Chancellor Rishi Sunak’s announcement of a stamp duty holiday galvanised homebuyers into action.

According to country house agents in Bucks, his message has struck home. Last weekend they hardly had time to grab a sandwich.

Judging by the number of inquiries, the mood at breakfast tables in the Chilterns seems to be ‘if we’re going to move, let’s get on with it.”

On Wednesday last week the starting point for paying the tax on a house purchase was raised from the previous minimum house price of £125,000 to half a million.

The levy will revert to the previous rates on March 31 next year.

The incentive is intended as a window of opportunity to give homebuyers more cash in hand. The Government hopes buyers will spend the money on furnishings and improvements to the new place, thereby giving the wider economy a boost rather than using the windfall to buy a more expensive hereditament. The amount of stamp duty you pay when you move home rises in bands.

Under the revised rules, you won’t pay stamp duty on the first £500,000 of the price of the property.

From £500,001- £925,000, stamp duty is now five per cent.

On the portion from £925,001 - £1.5m, the tax will be ten per cent.

Above £1.5m: 12 per cent.

Buyers can save as much as £15,000 if they move before the previous stamp duty rates are re-instated next March.

Second steppers and those moving further up the property ladder stand to benefit most from this new type of “holiday”.

Under existing rules, those on the first rung of the property ladder have already qualified for tax relief if their future home cost less than £500,000. Buyers new to homeownership as of last week will benefit if the Stamp Duty Holiday frees up more starter homes resulting in greater choice.

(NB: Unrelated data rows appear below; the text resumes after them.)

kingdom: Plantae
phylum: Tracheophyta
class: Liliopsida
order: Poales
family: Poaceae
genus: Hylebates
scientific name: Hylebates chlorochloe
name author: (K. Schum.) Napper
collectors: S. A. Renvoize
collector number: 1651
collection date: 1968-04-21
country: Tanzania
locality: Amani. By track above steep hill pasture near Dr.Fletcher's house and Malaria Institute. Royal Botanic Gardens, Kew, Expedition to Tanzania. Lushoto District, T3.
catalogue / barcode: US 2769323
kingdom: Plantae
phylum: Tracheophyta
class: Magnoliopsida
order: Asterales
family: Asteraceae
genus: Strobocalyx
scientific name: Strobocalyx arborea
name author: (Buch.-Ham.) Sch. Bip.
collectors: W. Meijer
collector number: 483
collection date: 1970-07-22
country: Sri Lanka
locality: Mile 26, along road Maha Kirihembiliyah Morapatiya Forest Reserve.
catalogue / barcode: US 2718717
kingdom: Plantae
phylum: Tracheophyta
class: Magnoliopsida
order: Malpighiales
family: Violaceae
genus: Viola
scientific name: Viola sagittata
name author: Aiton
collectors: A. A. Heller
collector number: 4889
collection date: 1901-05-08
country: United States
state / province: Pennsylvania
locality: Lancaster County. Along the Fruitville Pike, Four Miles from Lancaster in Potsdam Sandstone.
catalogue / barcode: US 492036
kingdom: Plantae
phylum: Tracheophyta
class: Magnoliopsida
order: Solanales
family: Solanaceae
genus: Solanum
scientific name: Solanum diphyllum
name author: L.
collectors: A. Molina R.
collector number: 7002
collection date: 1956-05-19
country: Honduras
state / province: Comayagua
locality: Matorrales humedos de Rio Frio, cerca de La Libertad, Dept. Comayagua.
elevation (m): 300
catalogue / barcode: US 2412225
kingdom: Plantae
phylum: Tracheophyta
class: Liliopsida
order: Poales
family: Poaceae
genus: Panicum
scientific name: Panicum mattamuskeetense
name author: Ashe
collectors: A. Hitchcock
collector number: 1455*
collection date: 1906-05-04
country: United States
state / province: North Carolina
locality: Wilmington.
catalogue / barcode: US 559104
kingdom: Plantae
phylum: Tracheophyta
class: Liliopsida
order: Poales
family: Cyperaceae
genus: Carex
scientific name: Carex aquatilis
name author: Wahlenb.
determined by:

In theory everyone’s a winner.

Tim Hyatt, head of residential sales at Knight Frank said the temporary stamp duty cut was a shot in the arm for the property market and the wider economy. His colleague Oliver Knight in the agency’s research division added: “Clearly the Chancellor recognises the multiplier effect that moving house can have on the UK economy with more money spent on DIY projects and renovations.”

Chris Moorhouse at Savills’ Beaconsfield office received three offers for properties on the books last weekend. He told the bfp: “We’ve seen a dramatic upturn in offers and sales in the last few weeks. Inquiries and viewings are at an all-time high.”

Nick Pounce, his counterpart in the Amersham office, negotiated “at least five potential deals” last Saturday “with multiple bids in excess of the guide price ranging between £725,000 and £1.35m.”

Nick was keen to dispel any idea that the much hyped “pent-up demand” following two months of shut down could lead to a gravy-train for sellers. Realism is the route to making headway in the current market, says this agent.

As he sees it “the stamp duty changes have given buyers a saving and potentially a slightly bigger budget while vendors are now standing a little firmer on price – people appear to be keeping their feet on the ground when it comes to what they will pay, meaning sellers must retain realistic price expectations if momentum is to be sustained. The market is not falling over itself to pay over the odds.

“The biggest immediate challenge will be aligning buyer and seller expectations, particularly in locations where activity has picked up the most.”